Permissions Granted by the User Access Token

The user access token inherits permissions based on your organization’s settings, providing secure, direct access to:

• Repositories:

  • Pull Requests and Issues: Manage and automate actions on pull requests and issues in authorized repositories.

  • Workflows and Deployment Management: Trigger workflows and control deployment environments according to your assigned roles.

  • Secure Resource Access: The token enables access to resources like SSH keys and GPG keys for commit signing, ensuring secure commits and repository access.

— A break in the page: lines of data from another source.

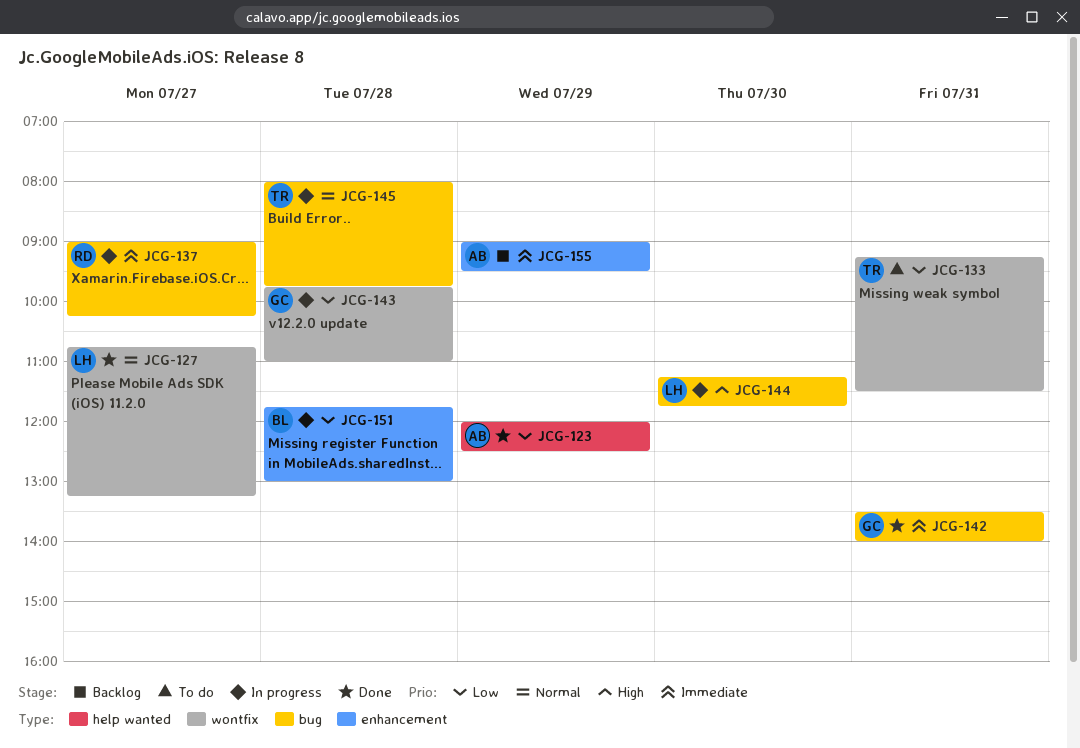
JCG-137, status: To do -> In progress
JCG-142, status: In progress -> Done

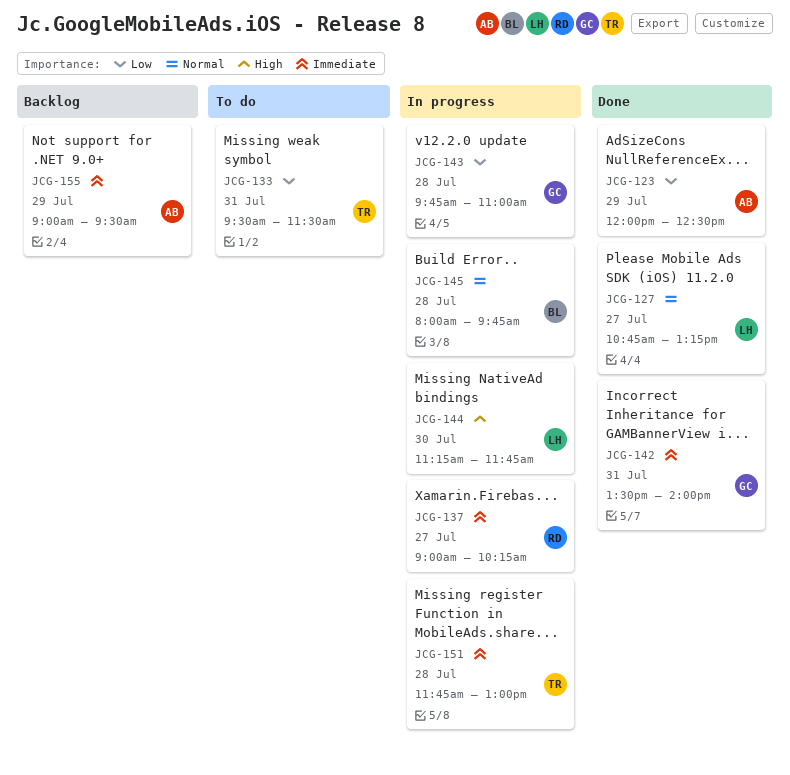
JCG-133, begins: 09:15 -> 09:30
JCG-145, owner: TR -> BL
JCG-151, owner: BL -> TR
JCG-151, priority: Low -> Immediate

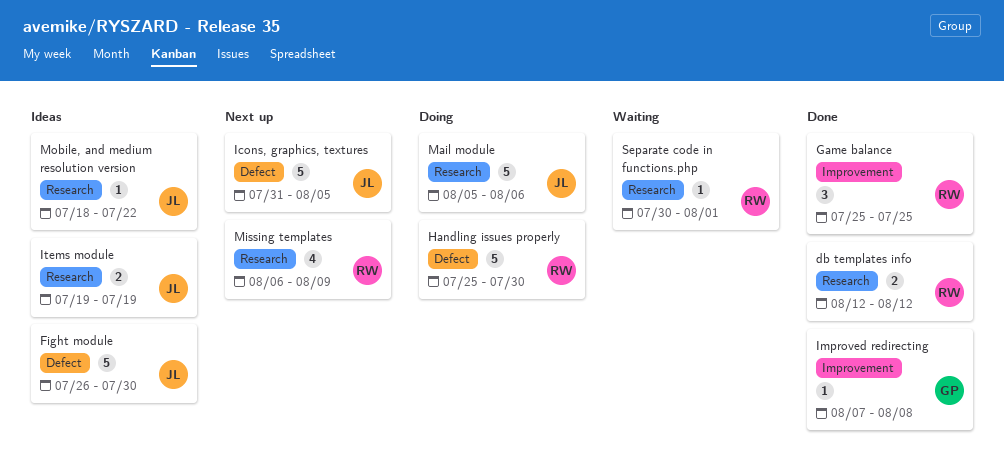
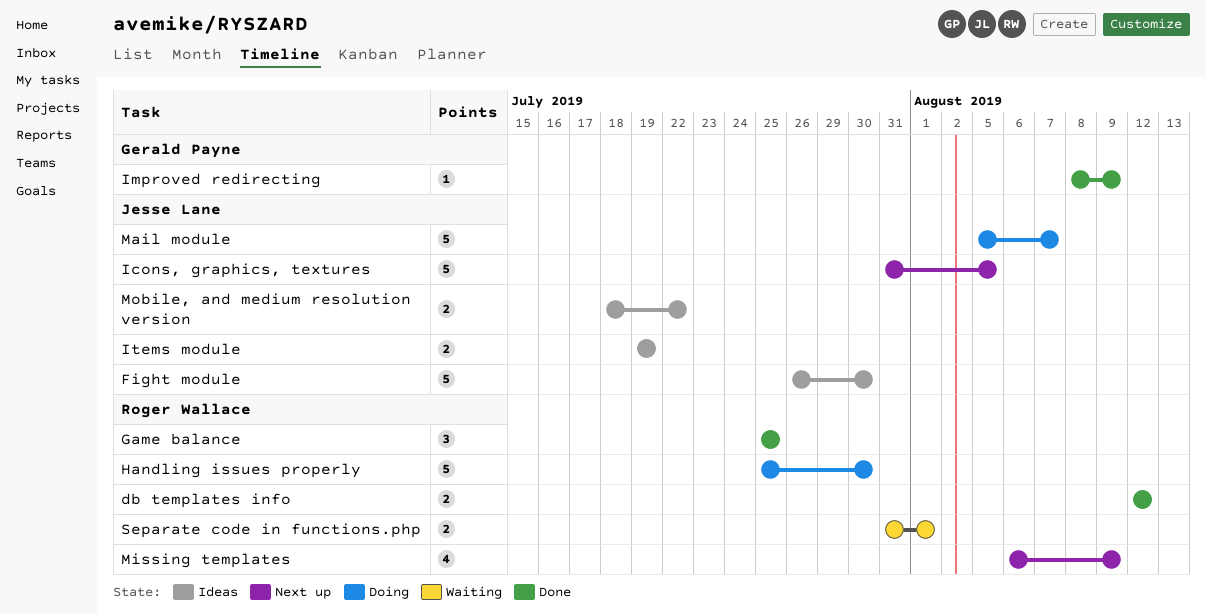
Improved redirecting, start: Aug 7 -> Aug 8
Improved redirecting, due: Aug 8 -> Aug 9
Mail module, due: Aug 6 -> Aug 7
Mobile, and medium resolution version, estimate: 1 -> 2
Separate code in functions.php, estimate: 1 -> 2
Separate code in functions.php, start: Jul 30 -> Jul 31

• Organizational Access: The token will reflect your access rights as defined by the organization, so you can seamlessly manage code, policies, and deployments according to your permissions within GitHub.

Benefits and Security

This user-specific token approach provides the following benefits:

• Reduced Authentication Overhead: With automatic renewal, the token minimizes interruptions, enabling Scoutflo to act on your behalf without frequent reauthentication.

• Actions Based on Assigned Permissions: As the token mirrors your organizational access, you can perform actions in GitHub that align with your role, maintaining proper access boundaries.

• Transparent Error Handling: If your GitHub permissions are modified or revoked by the organization (e.g., you’re removed from the org or your access level is changed), Scoutflo will detect this, preventing unauthorized actions and alerting you to any issues.

Getting Started with Your Access Token

Once the Scoutflo GitHub app is installed:

1. Authorize Token Generation: During setup, you’ll authorize the Scoutflo app to generate your user-specific access token with the appropriate scope based on your organizational role.

2. Automatic Renewal: Scoutflo’s backend will manage token renewals automatically, ensuring no interruptions in access as tokens expire.

3. Responding to Access Changes: If your organizational permissions change, Scoutflo will reflect these changes, ensuring actions on our platform remain consistent with your current GitHub access level.

By integrating with a secure, personalized token, Scoutflo guarantees a streamlined experience while maintaining strict compliance with GitHub’s OAuth and security standards. This token approach enables robust control of actions and resources within your GitHub environment, tailored to each user’s role.